Law Exceptions to the At-Will Presumption
The three typical law exceptions include public policy, implied contract as well as the implied a covenant of good faith. Public Policy Exception law of exception to the at-will presumption protects employees from adverse employment actions that violate public interests. Under the public policy exception, an employee is said to be wrongfully discharged if terminated against explicit, well-established public policy of the State. An example is that an employer may not terminate an employee for filing a workers’ compensation claim when injured while on duty, or for his refusal to break a law at the request of the employer (Muhl, 2001).
The second exception is the Implied Contract exception. This contract may get created in several different ways. One is an oral assurance by a supervisor or employer’s representative. For instance, “We need you here, you have secured job for life!” or “We do not fire employees without offering them a chance for correction of misbehavior”. This two may give rise to an implied contract. Similarly, the employer’s handbooks, policies, and other documented assurances can make an implied contract (Muhl, 2001).
Third is the implied covenant of good faith and fair dealing. Judicial interpretations of this covenant vary from requiring a just cause following a termination to forbidding terminations in bad faith or those prompted by malice. Such include firing an old employee to avoid paying retirement benefits. Another example is the termination of a salesperson just before a better commission is payable (Muhl, 2001).
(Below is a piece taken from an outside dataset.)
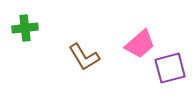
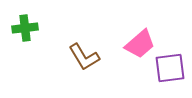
purple square: rotated 8 degrees clockwise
Six cases have gotten provided, out of which I chose to evaluate case 2, case 5 and case 6 with reference to the employer/employee and will doctrine. Here I pay more attention to the three exemptions stated.
In case 2, we have Ellen opening a blog to protest CEO’s bonus. It gets explained that the company has not cared to raise the salaries of employees (except the directors) for two. In the blog, Ellen portrays the bosses as a know-nothings and out-of-touch. A profound reference to the employer at will doctrine, retaliation is an additional statute based amongst the doctrine’s presumptions. This provision prohibits employers from firing workers for engaging in necessary claims, particularly concerning overall compensation (e.g. duly salary increment, over-time, and discriminatory compensation) (Wall & Johnson, 2006). As can be seen, Ellen places a complaint on the blog claiming salary increase that has gotten surpassed in two years. The law requires employers to increase salaries of their workers, at least once every financial year (Stone, 2007). Another of Ellen’s claim is discrimination. Superiors are paying themselves bonuses at the expense of the employees, which is wrong. With reference to this, Ellen should not be fired. The only wrong committed is the use of vulgar language that may warrant a punishment and not a termination. The exception gets termed illegal discrimination that the employer has breached (Glenn, 2007).